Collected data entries

▬▬▬▬▬▬▬▬▬▬

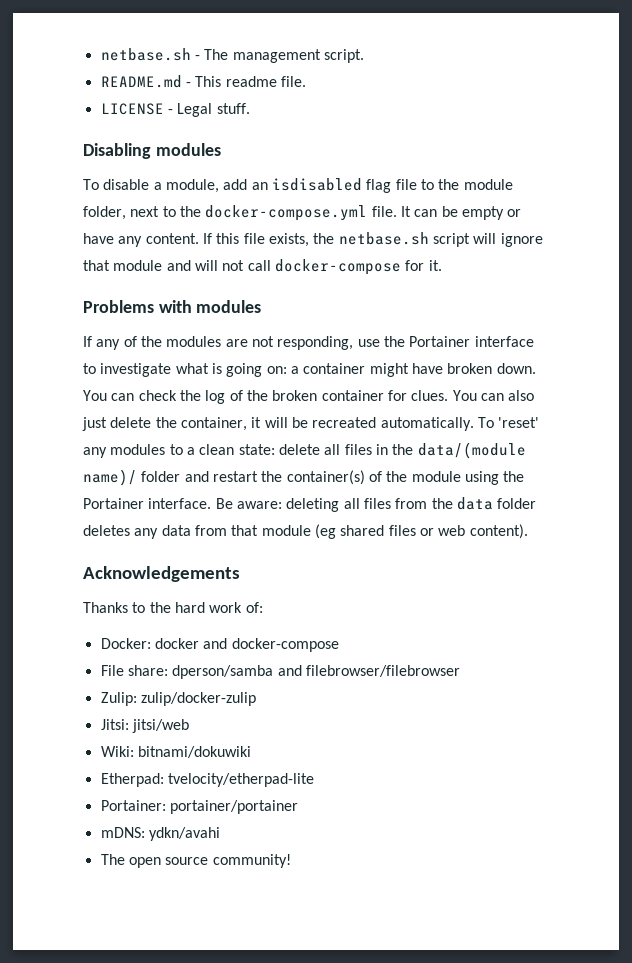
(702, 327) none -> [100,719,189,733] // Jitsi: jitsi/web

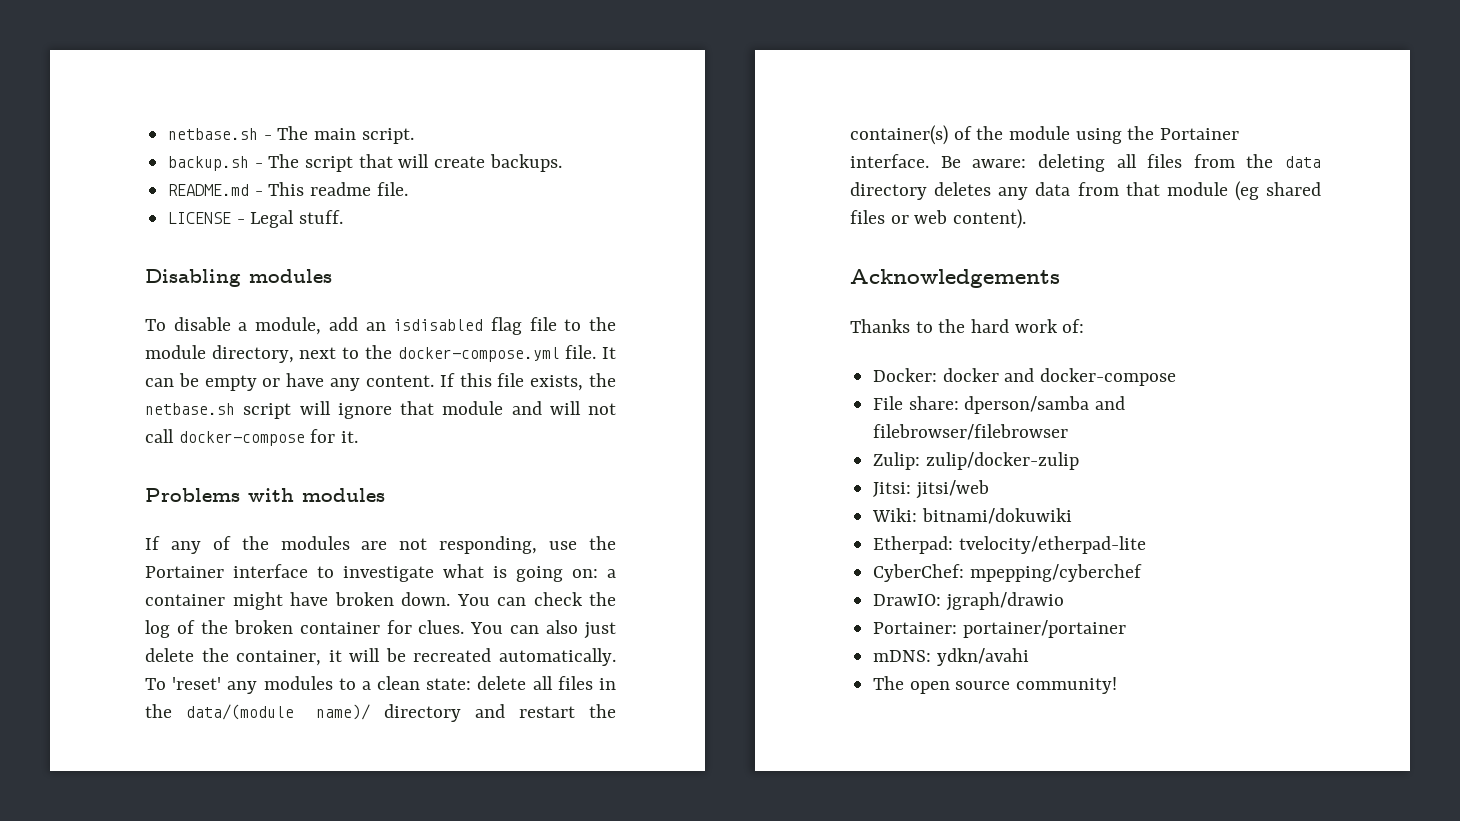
[232,49,321,63] management -> [314,128,357,140] main
(364, 56) none -> [168,154,562,172] // backup.sh - The script that will create backups.
[83,206,126,220] folder, -> [211,345,294,363] directory,
[141,471,181,482] folder -> [384,704,462,722] directory
[497,498,537,509] folder -> [850,182,927,200] directory
(314, 780) none -> [873,564,1142,582] [873,592,1064,611] // CyberChef: mpepping/cyberchef // DrawIO: jgraph/drawio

▬▬▬▬▬▬▬▬▬▬

Only lines belong in the copy: transcribe those from the start of the data through the line that contains "[497,498,537,509] folder ->", and skip the pictures.

(702, 327) none -> [100,719,189,733] // Jitsi: jitsi/web

[232,49,321,63] management -> [314,128,357,140] main
(364, 56) none -> [168,154,562,172] // backup.sh - The script that will create backups.
[83,206,126,220] folder, -> [211,345,294,363] directory,
[141,471,181,482] folder -> [384,704,462,722] directory
[497,498,537,509] folder -> [850,182,927,200] directory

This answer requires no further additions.